Home buyers are reportedly returning to the market after nearly a year, as mortgage rates mostly stabilize and federal regulators offer up rules that promise to make it easier to get a loan, Reuters reports.
Homebuilding giants D.R. Horton Inc. and Toll Brothers Inc. reported this week a sharp rise in new orders that hasn’t been matched since last year. Builders are welcoming the rise, after a reportedly disappointing spring selling season.
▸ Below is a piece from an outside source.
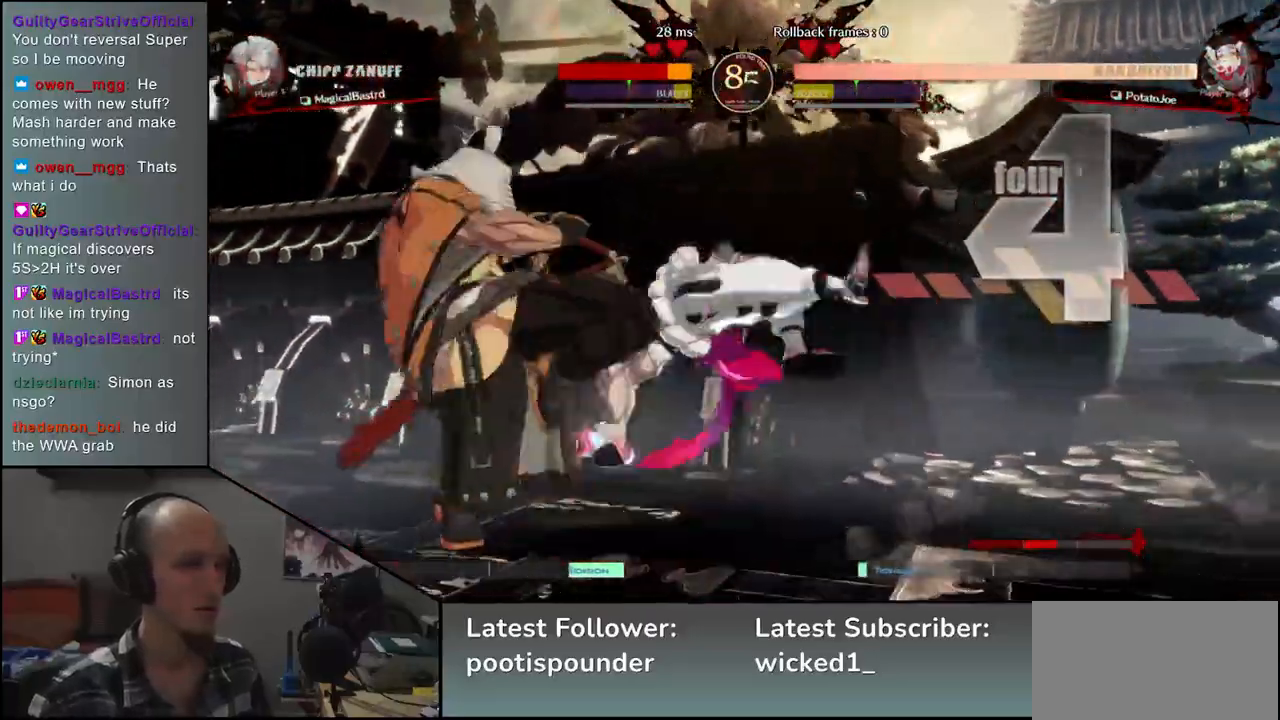
{"buttons": [], "left_stick": "center", "events": [[333, "TRIANGLE", "down"], [400, "TRIANGLE", "up"]]}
In October, mortgage rates plummeted to the lowest levels since June 2013 – below 4 percent – and near record lows. The dip was welcome news to buyers after a steady rise in rates for the past year. What’s more, government regulators have recently proposed new rules to allow buyers to purchase homes with down payments as low as 3 percent, more welcome news for many buyers who have been sidelined by strict underwriting in recent years.
“We’re definitely seeing a lot more purchase business than we have in the past,” Matt Hackett, underwriting manager at Equity Now, a New York–based mortgage lender, told Reuters.
Still, for the recovery to take full root, one important buyer segment needs to reemerge: first-time buyers. The National Association of REALTORS®’ research released earlier this month showed the number of first-time buyers this year dropped 5 percentage points from a year prior to 33 percent — the lowest share since 1987, in which it was 30 percent.
“First-time home buyers are the ones missing from the marketplace (and) part of the reason we’ve had a relatively slow recovery in housing,” says David Crowe, chief economist at the National Association of Home Builders. “Some relaxation in the overly restrictive lending standards will bring the first-time home buyer back.”